#### Rows

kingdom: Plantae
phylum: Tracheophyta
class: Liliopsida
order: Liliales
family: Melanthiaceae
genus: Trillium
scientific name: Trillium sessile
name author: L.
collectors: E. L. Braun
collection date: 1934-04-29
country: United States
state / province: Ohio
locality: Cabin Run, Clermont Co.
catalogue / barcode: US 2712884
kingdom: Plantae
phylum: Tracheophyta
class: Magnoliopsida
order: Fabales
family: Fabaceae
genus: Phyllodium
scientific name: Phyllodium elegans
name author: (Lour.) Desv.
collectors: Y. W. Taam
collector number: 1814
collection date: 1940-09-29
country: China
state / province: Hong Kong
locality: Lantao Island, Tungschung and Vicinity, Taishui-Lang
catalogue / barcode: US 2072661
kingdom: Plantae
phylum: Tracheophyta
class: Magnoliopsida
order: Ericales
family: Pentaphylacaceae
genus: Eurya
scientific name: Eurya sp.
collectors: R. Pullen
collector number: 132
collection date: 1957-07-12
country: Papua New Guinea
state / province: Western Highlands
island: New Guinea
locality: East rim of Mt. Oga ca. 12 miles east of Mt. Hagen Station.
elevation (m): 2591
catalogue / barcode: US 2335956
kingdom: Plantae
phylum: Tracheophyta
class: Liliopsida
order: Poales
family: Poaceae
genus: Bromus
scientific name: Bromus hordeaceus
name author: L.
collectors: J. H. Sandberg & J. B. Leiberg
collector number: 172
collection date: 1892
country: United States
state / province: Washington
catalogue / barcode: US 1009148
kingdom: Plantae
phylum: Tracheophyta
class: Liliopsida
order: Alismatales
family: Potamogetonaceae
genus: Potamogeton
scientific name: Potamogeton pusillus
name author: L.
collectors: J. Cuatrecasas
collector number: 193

########

Rewrite the data from the line with "collectors: R. Pullen" up to and including the line with "elevation (m): 2591" as a JSON list of strings, one string for each line, leaving out blank lines.

[
  "collectors: R. Pullen",
  "collector number: 132",
  "collection date: 1957-07-12",
  "country: Papua New Guinea",
  "state / province: Western Highlands",
  "island: New Guinea",
  "locality: East rim of Mt. Oga ca. 12 miles east of Mt. Hagen Station.",
  "elevation (m): 2591"
]